As a digital platform, Voicers currently brings together around 50 professionals from different areas and backgrounds who believe in technology, and in the potential of human beings, as long as educational work is involved. It’s as if these people already lived in the future and used the platform to amplify their voices, helping society prepare for the upcoming decades.
The platform has professionals from different areas such as Communication, Engineering, Administration and Design, who produce videos and broadcast them on the Internet. In addition, there are technological-experience activities aimed at groups, individuals, colleges or companies, as well as face-to-face meetings in various formats known as Tech Talks. The contents are grouped into three main thematic groups: technology, trends, and people in the 21st Century.
Human x Inhuman
Since there have been many literary and cinematographic dystopian productions over the last 50 years, Voicers’ vision is faced with the great challenge by presenting a new possibility for the world to deal with technological advances and with the relationship between human beings and technology. Ligia argues that it is necessary to rethink the relationship between human beings and technology.

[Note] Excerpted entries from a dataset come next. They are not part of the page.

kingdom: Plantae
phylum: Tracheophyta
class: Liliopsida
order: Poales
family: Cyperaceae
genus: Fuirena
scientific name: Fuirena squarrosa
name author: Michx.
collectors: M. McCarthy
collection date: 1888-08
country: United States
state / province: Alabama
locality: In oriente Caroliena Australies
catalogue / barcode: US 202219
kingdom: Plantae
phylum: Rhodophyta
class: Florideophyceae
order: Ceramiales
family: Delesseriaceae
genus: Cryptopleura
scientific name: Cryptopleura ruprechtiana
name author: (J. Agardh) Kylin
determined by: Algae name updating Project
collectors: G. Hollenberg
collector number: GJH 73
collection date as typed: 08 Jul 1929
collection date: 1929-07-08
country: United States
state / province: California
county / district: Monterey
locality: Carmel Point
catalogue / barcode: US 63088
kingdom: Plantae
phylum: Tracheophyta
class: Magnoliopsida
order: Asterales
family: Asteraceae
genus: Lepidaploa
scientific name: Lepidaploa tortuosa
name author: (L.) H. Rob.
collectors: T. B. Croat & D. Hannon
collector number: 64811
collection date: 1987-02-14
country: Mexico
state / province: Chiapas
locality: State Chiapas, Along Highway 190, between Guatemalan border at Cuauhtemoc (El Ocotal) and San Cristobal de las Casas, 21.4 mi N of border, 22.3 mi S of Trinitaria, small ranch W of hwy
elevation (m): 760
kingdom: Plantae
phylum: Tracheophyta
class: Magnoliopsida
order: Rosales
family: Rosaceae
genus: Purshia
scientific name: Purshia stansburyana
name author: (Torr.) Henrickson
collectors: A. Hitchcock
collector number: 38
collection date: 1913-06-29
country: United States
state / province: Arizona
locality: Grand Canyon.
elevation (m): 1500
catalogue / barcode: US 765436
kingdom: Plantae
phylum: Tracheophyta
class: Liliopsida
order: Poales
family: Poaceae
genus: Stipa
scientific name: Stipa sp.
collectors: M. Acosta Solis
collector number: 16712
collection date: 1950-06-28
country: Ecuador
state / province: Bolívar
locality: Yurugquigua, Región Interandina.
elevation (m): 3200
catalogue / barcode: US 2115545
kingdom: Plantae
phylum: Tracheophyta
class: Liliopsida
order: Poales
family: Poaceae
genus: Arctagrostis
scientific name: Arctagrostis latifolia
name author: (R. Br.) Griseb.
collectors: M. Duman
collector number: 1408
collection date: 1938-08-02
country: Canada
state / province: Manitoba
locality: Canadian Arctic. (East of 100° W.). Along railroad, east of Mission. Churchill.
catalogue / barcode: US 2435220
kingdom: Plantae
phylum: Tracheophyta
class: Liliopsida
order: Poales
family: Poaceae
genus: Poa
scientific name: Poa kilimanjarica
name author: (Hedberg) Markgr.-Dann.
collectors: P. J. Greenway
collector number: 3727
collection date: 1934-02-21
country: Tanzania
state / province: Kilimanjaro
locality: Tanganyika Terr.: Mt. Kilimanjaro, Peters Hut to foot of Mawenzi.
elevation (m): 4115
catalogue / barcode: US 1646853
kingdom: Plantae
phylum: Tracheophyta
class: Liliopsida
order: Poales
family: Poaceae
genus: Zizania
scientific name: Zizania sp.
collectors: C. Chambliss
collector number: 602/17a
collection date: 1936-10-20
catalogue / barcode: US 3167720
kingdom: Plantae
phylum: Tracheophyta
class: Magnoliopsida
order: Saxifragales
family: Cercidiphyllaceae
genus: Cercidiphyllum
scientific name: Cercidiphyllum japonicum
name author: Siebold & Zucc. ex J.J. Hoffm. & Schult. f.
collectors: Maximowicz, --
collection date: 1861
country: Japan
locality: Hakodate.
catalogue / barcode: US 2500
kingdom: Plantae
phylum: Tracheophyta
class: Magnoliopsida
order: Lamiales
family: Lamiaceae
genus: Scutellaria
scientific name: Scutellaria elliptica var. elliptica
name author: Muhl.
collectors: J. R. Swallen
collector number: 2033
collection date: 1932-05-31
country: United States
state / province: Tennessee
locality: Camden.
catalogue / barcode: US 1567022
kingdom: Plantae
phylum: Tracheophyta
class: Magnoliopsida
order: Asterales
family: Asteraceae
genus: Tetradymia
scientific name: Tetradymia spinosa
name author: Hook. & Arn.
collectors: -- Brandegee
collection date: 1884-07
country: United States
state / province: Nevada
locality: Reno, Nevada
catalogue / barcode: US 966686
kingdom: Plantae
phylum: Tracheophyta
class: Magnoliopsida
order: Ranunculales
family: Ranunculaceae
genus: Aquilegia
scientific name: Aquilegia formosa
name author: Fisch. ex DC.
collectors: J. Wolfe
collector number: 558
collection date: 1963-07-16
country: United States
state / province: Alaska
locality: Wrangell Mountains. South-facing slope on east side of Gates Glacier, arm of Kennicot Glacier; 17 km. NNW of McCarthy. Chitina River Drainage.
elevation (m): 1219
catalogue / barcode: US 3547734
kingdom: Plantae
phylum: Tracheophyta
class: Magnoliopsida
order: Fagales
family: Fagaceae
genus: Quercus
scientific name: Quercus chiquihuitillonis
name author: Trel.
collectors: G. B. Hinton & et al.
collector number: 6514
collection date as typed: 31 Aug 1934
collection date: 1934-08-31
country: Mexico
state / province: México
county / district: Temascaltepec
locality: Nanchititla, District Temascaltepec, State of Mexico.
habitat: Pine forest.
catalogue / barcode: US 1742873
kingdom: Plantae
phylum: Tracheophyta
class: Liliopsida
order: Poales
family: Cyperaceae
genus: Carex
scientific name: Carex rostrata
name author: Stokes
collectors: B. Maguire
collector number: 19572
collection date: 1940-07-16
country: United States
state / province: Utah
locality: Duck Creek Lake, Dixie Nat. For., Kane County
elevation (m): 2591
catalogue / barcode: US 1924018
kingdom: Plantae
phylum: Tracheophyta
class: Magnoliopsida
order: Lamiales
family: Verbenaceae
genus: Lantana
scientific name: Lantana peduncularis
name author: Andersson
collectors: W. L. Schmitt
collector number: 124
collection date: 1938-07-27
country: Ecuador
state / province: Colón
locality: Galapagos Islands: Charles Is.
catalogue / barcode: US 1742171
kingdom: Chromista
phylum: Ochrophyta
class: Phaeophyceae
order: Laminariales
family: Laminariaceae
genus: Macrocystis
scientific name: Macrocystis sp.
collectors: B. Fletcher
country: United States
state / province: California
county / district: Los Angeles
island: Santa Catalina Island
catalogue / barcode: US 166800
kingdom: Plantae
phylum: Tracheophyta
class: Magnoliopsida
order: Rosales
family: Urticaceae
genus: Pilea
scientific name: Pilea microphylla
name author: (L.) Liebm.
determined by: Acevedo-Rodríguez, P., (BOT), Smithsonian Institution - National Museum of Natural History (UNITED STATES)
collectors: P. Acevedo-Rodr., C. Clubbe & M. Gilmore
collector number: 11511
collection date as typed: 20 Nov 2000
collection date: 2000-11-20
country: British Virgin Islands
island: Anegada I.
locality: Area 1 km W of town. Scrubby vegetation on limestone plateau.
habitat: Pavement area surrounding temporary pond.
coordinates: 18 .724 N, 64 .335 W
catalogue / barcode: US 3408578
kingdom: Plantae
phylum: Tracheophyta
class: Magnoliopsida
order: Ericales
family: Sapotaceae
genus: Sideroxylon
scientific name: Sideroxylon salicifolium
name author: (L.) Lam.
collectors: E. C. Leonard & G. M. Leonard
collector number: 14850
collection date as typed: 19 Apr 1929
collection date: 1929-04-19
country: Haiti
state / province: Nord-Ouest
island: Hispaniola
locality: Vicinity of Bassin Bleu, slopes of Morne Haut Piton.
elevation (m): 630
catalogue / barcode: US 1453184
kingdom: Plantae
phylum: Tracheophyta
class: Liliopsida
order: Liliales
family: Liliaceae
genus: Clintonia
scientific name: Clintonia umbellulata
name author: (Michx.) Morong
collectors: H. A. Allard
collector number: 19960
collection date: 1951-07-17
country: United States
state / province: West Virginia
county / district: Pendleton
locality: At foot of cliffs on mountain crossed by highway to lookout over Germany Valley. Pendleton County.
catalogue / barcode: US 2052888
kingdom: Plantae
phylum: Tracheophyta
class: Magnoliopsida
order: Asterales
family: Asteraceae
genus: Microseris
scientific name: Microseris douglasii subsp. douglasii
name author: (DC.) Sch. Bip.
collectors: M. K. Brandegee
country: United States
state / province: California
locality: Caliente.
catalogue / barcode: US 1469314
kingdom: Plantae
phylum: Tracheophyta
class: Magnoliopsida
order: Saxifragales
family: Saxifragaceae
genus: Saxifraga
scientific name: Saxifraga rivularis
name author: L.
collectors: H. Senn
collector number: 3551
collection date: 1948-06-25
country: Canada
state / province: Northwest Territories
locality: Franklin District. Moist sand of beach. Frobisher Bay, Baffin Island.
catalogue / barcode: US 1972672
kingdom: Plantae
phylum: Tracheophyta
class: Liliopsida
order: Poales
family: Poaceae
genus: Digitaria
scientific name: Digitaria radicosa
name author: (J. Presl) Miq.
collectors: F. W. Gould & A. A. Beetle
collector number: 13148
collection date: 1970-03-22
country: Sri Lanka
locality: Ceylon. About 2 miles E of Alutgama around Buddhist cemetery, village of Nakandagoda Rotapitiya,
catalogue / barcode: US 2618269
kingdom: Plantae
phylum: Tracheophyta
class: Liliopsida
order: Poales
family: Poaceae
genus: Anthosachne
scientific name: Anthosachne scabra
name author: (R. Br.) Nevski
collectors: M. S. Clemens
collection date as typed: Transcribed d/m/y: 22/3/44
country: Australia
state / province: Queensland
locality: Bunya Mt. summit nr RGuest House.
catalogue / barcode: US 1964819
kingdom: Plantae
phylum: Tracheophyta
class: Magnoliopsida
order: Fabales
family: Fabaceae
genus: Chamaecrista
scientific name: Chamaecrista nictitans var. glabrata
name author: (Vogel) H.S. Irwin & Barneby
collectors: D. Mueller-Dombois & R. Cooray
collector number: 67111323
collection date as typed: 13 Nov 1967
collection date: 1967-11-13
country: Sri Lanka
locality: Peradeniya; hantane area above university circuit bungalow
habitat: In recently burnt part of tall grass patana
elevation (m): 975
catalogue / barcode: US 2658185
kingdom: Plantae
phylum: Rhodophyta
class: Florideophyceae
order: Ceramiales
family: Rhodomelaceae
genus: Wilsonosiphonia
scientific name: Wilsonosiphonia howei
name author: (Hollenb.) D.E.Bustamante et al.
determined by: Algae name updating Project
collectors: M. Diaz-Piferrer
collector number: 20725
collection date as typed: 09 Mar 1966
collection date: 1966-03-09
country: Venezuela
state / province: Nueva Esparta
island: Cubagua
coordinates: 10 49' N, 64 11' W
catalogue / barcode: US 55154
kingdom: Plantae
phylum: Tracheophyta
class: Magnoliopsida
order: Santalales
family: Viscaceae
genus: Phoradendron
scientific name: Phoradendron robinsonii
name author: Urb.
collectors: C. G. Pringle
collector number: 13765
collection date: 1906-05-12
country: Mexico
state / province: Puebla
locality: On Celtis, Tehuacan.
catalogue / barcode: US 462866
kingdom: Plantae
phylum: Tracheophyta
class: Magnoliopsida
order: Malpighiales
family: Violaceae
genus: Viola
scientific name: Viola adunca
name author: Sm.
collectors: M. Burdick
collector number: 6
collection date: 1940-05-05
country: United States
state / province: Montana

“When a machine does something better than a human being, it is, therefore, an inhuman work. What will be left when machines do the work that people used to do? We need to prepare people to create, care, heal, know, and share. That’s our job and our focus,” she explains.
When it comes to human relationships in the future, Voicers’ vision is clear on the need to train people to live with diversity and plurality, constructing their own stories regardless of stereotypes and patterns. In addition, we must prepare for changes in the workplace and in the way we teach and learn.
In the future, there will be fewer opportunities for formal employment, which, if properly prepared for, can lead to the surge of great talents. Organized in new forms of employment relationships, the professionals of the future will not seek employment, but rather sources of income, using their talents in a plural form. The group argues that the security of employment contracts and stability can often mask real talents, and in this world, school must never remain centred on the reproduction of content that can be easily accessed. “Skills, in the future, will not be measured by the ability to remember things, but by what people will be able to create,” Ligia says.
Image: istock.com
Outcomes
After two years into the project, Ligia has already received positive feedback from several technology and automation companies. Despite that, she had to learn to deal with those who only see the negative aspects of technological advances. Some come to ask: “But won’t there be more unemployment?” To these, Ligia generally says: “There will be more people who can become unemployable, that is, they will lose their jobs. These are the people you have to prepare for inventive activities.”
And what about fear? How do we deal with it? The answer is similar: The fear we are experiencing is a fear of the unknown, and Voicers’ proposal is to create narratives that would serve as bridges to the future.